▶ [TASK BRIEF]:
Omit the pictures, then write out every entry exactly as it reads.

▶ [Saved data entries]:
....

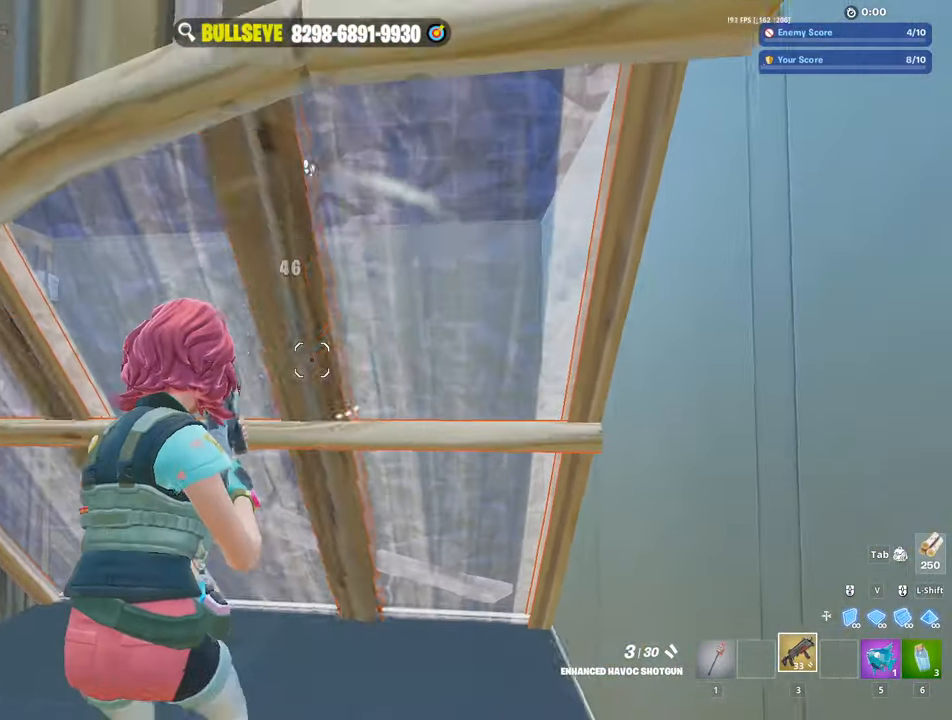
{"keys": ["a", "w"], "mouse": [], "events": [[166, "a", "down"], [166, "mouse_wheel", "down"], [250, "mouse_wheel", "up"], [250, "s", "up"], [350, "e", "down"], [400, "mouse_left", "down"], [450, "e", "up"], [450, "w", "down"], [483, "mouse_left", "up"]]}
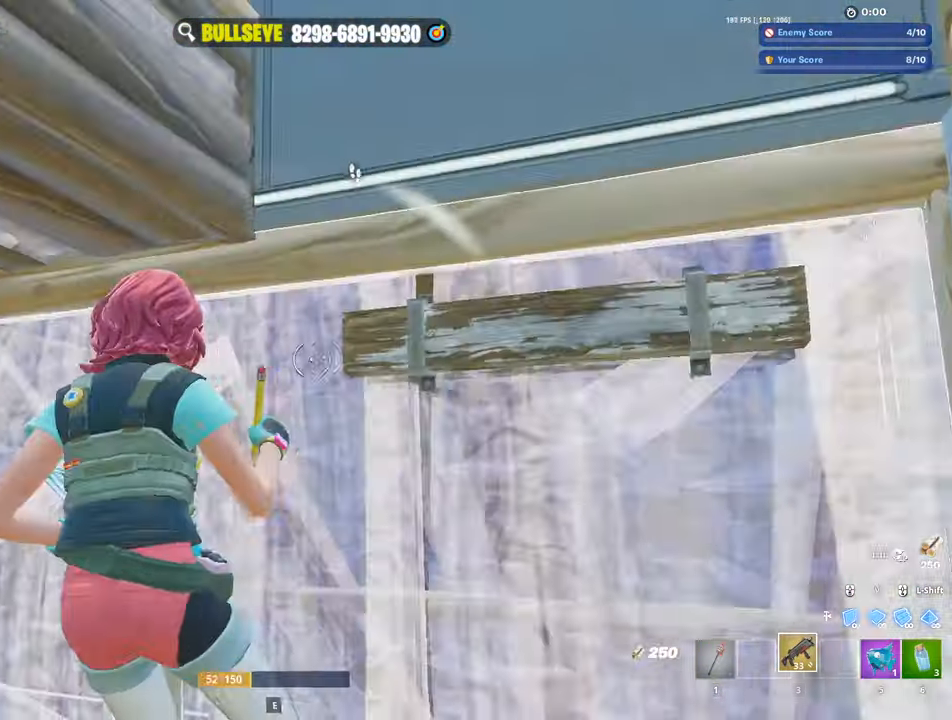
{"keys": [], "mouse": [], "events": [[33, "a", "up"], [500, "w", "up"]]}
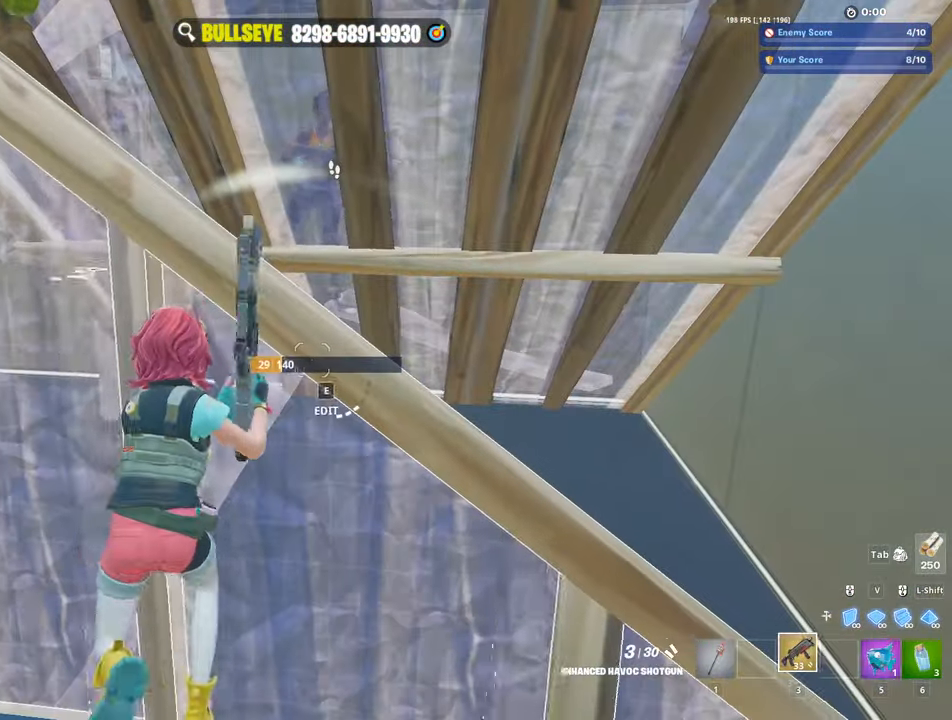
{"keys": [], "mouse": ["left"], "events": [[50, "5", "down"], [100, "5", "up"], [250, "mouse_left", "down"]]}
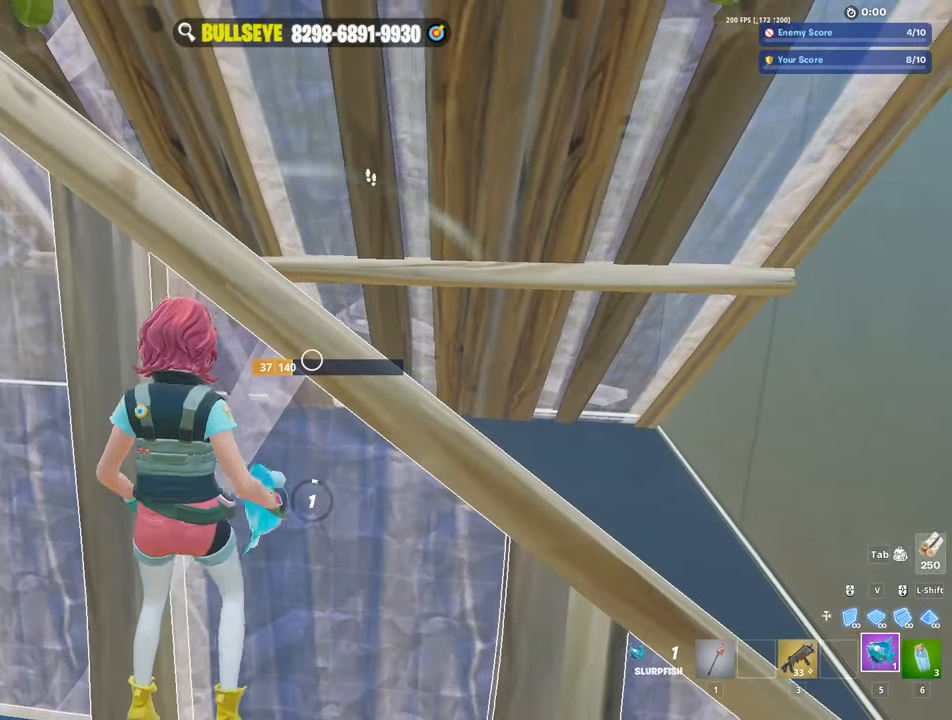
{"keys": [], "mouse": ["left"], "events": []}
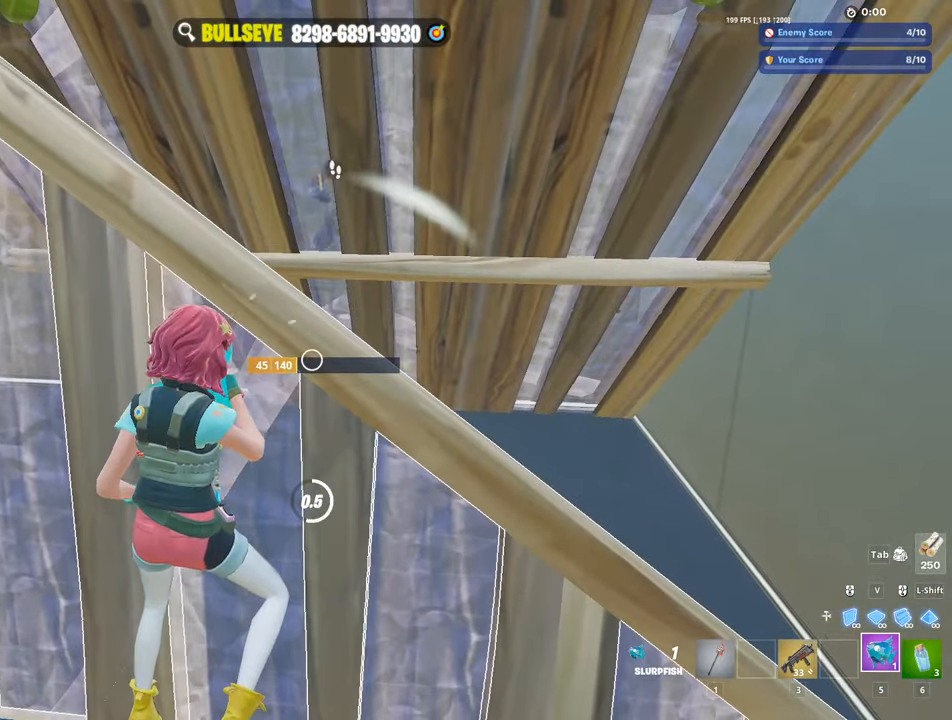
{"keys": [], "mouse": ["left"], "events": []}
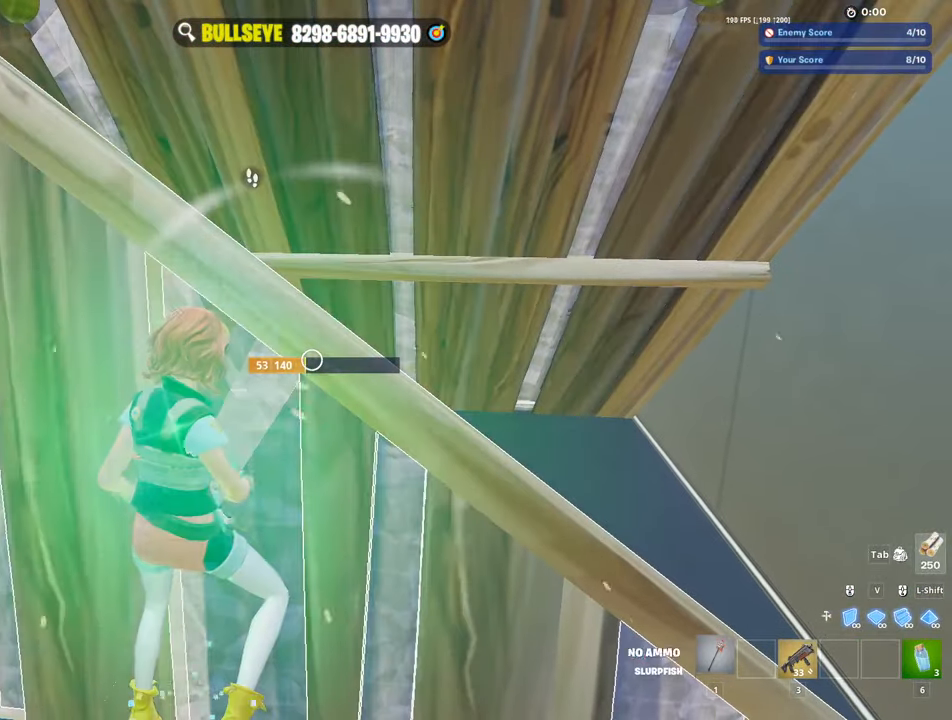
{"keys": ["d"], "mouse": ["left"], "events": [[16, "1", "down"], [100, "1", "up"], [100, "mouse_left", "up"], [150, "d", "down"], [333, "space", "down"], [416, "mouse_left", "down"], [416, "space", "up"]]}
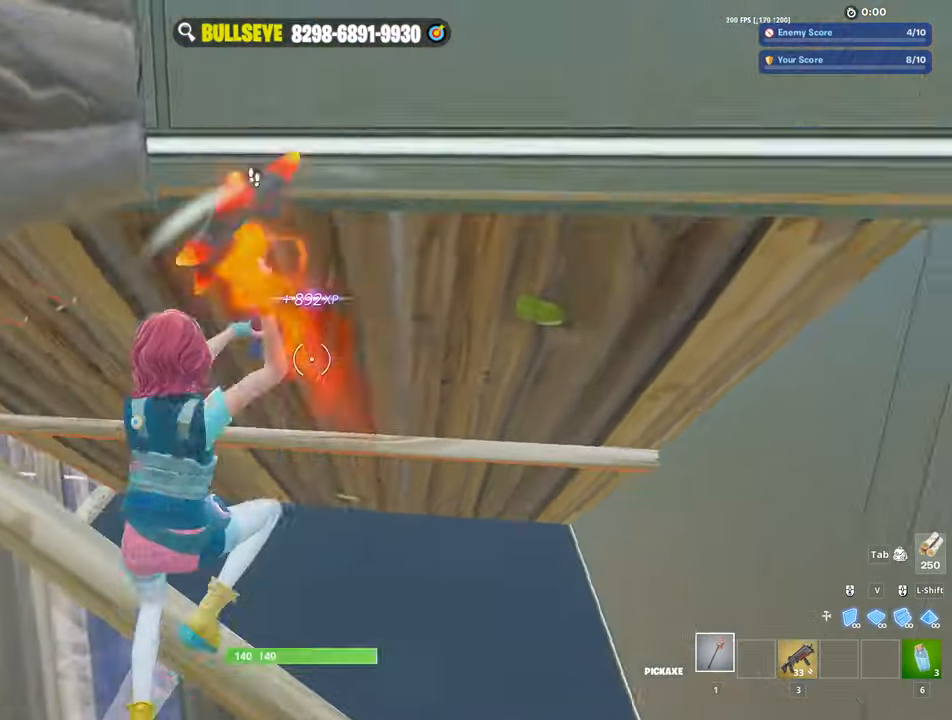
{"keys": [], "mouse": ["left"], "events": [[16, "d", "up"], [66, "a", "down"], [250, "a", "up"]]}
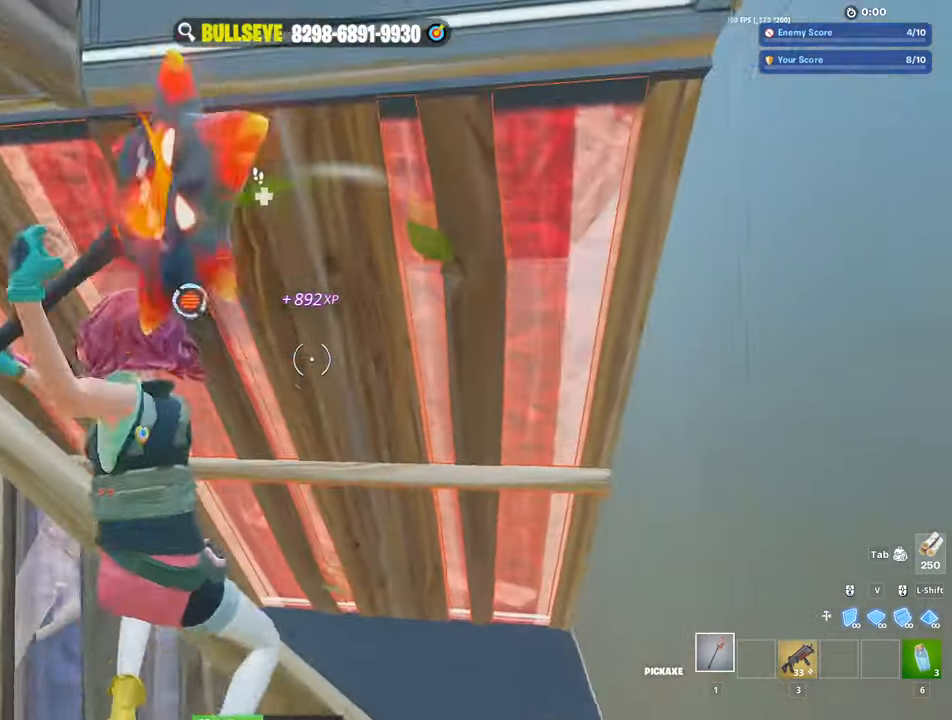
{"keys": ["a"], "mouse": [], "events": [[33, "a", "down"], [216, "shift", "down"], [316, "3", "down"], [316, "shift", "up"], [366, "3", "up"], [416, "mouse_left", "up"]]}
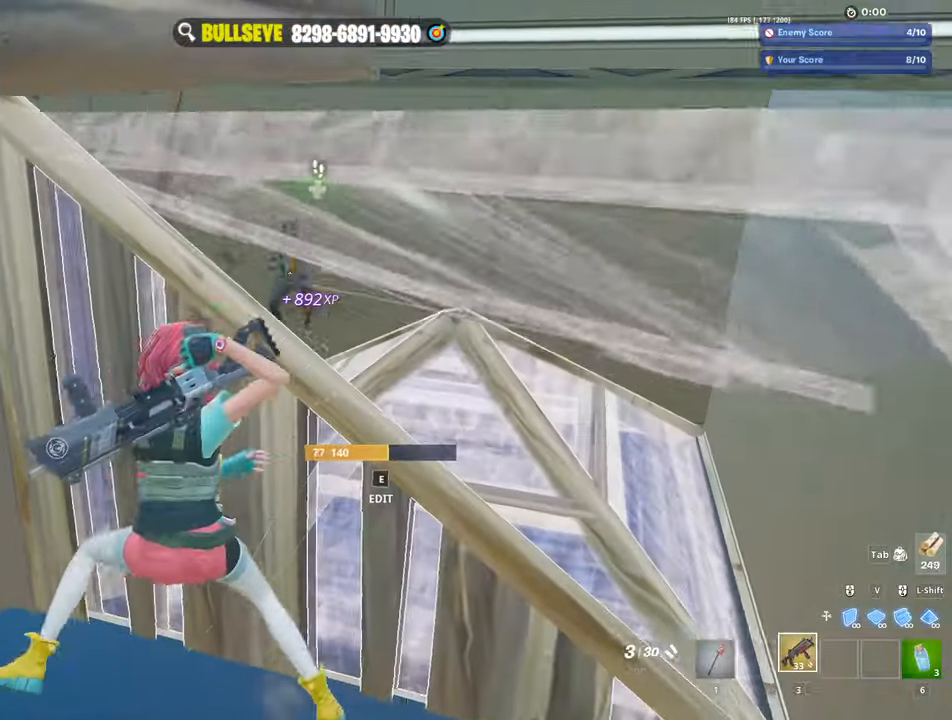
{"keys": ["a", "s"], "mouse": [], "events": [[16, "a", "up"], [16, "d", "down"], [233, "s", "down"], [283, "space", "down"], [383, "d", "up"], [383, "mouse_left", "down"], [383, "space", "up"], [416, "a", "down"], [416, "mouse_left", "up"]]}
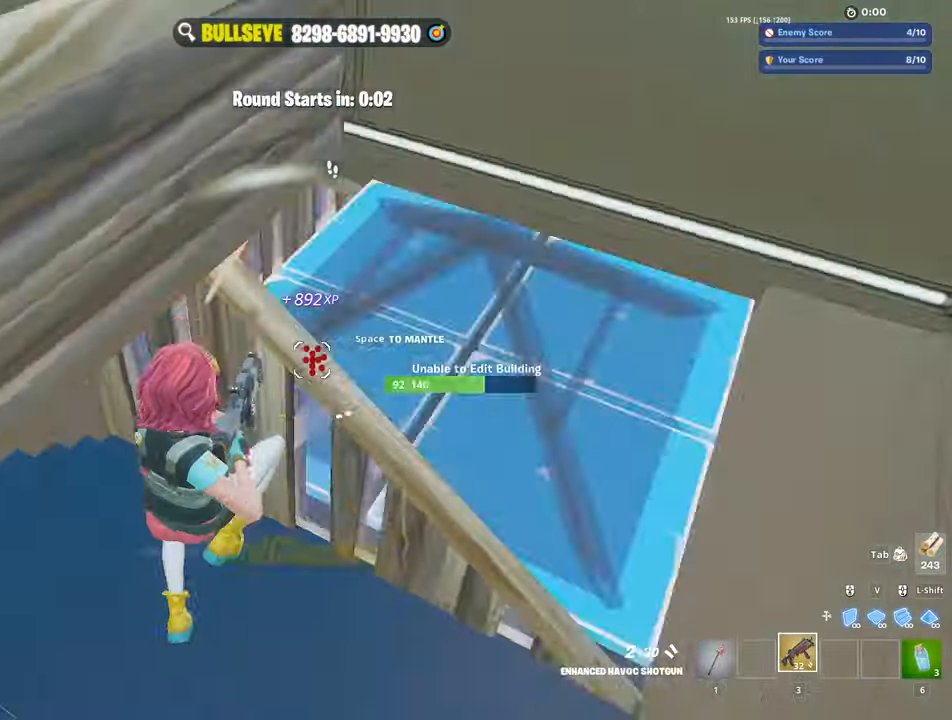
{"keys": [], "mouse": []}
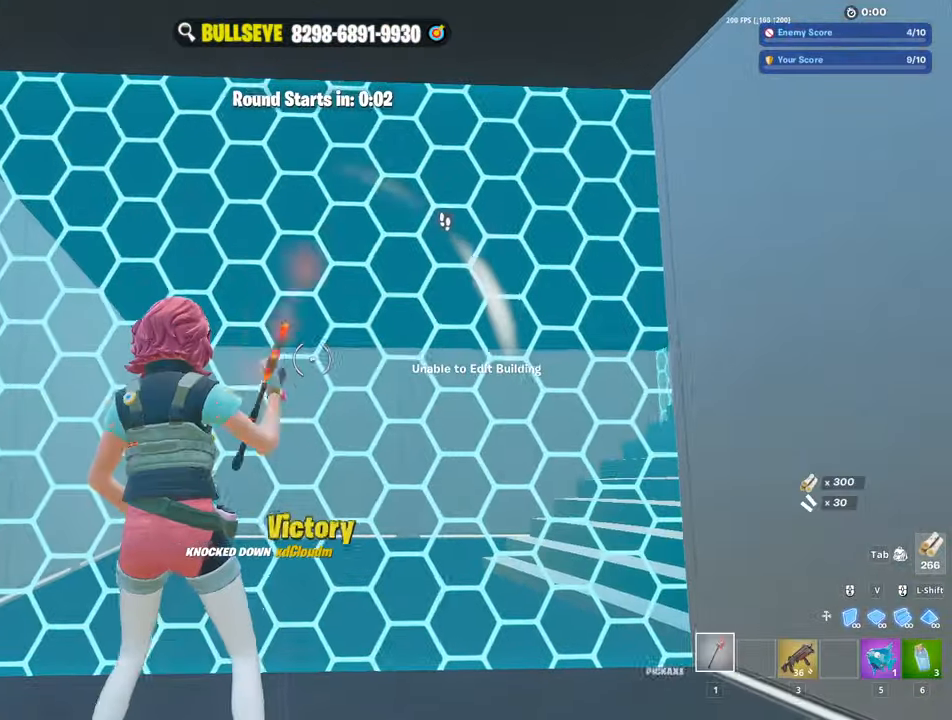
{"keys": ["w"], "mouse": ["left"], "events": [[33, "w", "down"], [133, "mouse_left", "down"], [316, "mouse_left", "up"], [366, "e", "down"], [416, "mouse_left", "down"], [466, "e", "up"]]}
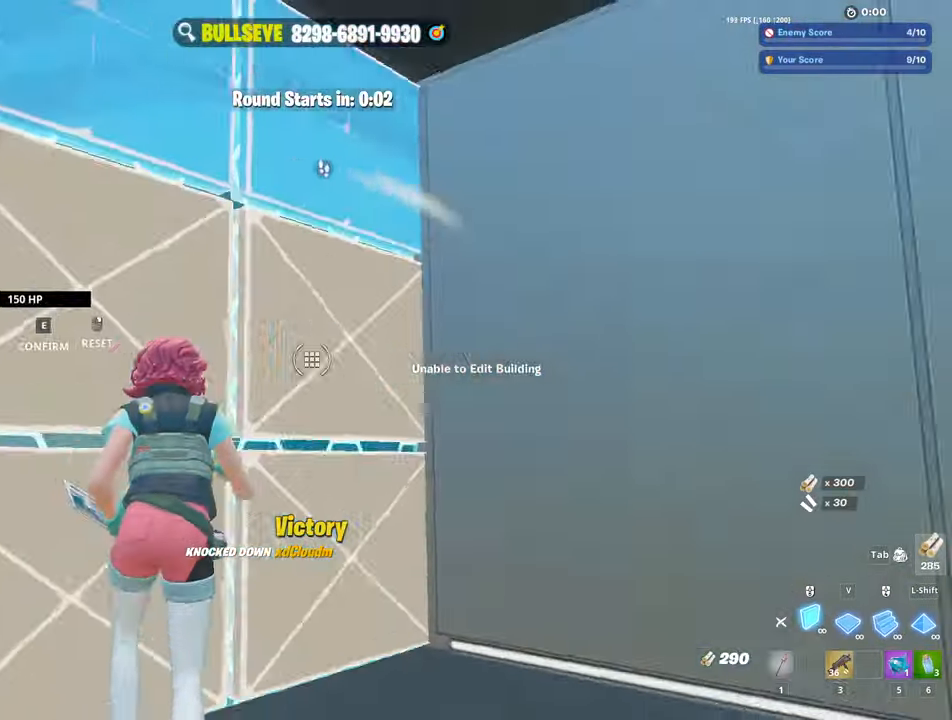
{"keys": ["w"], "mouse": [], "events": [[50, "mouse_left", "up"], [100, "mouse_left", "down"], [100, "shift", "down"], [150, "a", "down"], [183, "shift", "up"], [283, "a", "up"], [333, "3", "down"], [383, "mouse_left", "up"], [433, "3", "up"]]}
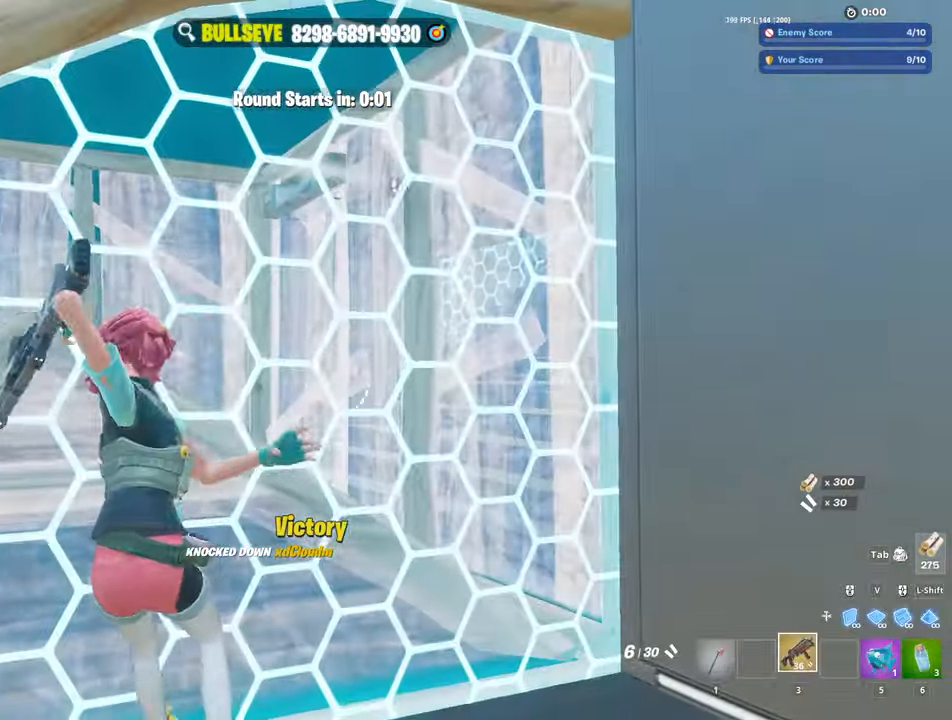
{"keys": ["w"], "mouse": [], "events": [[116, "c", "down"], [216, "a", "down"], [216, "c", "up"], [483, "a", "up"]]}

....

▶ [ANSWER BELOW]:
{"keys": ["a", "w"], "mouse": [], "events": [[166, "a", "down"], [166, "mouse_wheel", "down"], [250, "mouse_wheel", "up"], [250, "s", "up"], [350, "e", "down"], [400, "mouse_left", "down"], [450, "e", "up"], [450, "w", "down"], [483, "mouse_left", "up"]]}
{"keys": [], "mouse": [], "events": [[33, "a", "up"], [500, "w", "up"]]}
{"keys": [], "mouse": ["left"], "events": [[50, "5", "down"], [100, "5", "up"], [250, "mouse_left", "down"]]}
{"keys": [], "mouse": ["left"], "events": []}
{"keys": [], "mouse": ["left"], "events": []}
{"keys": ["d"], "mouse": ["left"], "events": [[16, "1", "down"], [100, "1", "up"], [100, "mouse_left", "up"], [150, "d", "down"], [333, "space", "down"], [416, "mouse_left", "down"], [416, "space", "up"]]}
{"keys": [], "mouse": ["left"], "events": [[16, "d", "up"], [66, "a", "down"], [250, "a", "up"]]}
{"keys": ["a"], "mouse": [], "events": [[33, "a", "down"], [216, "shift", "down"], [316, "3", "down"], [316, "shift", "up"], [366, "3", "up"], [416, "mouse_left", "up"]]}
{"keys": ["a", "s"], "mouse": [], "events": [[16, "a", "up"], [16, "d", "down"], [233, "s", "down"], [283, "space", "down"], [383, "d", "up"], [383, "mouse_left", "down"], [383, "space", "up"], [416, "a", "down"], [416, "mouse_left", "up"]]}
{"keys": [], "mouse": []}
{"keys": ["w"], "mouse": ["left"], "events": [[33, "w", "down"], [133, "mouse_left", "down"], [316, "mouse_left", "up"], [366, "e", "down"], [416, "mouse_left", "down"], [466, "e", "up"]]}
{"keys": ["w"], "mouse": [], "events": [[50, "mouse_left", "up"], [100, "mouse_left", "down"], [100, "shift", "down"], [150, "a", "down"], [183, "shift", "up"], [283, "a", "up"], [333, "3", "down"], [383, "mouse_left", "up"], [433, "3", "up"]]}
{"keys": ["w"], "mouse": [], "events": [[116, "c", "down"], [216, "a", "down"], [216, "c", "up"], [483, "a", "up"]]}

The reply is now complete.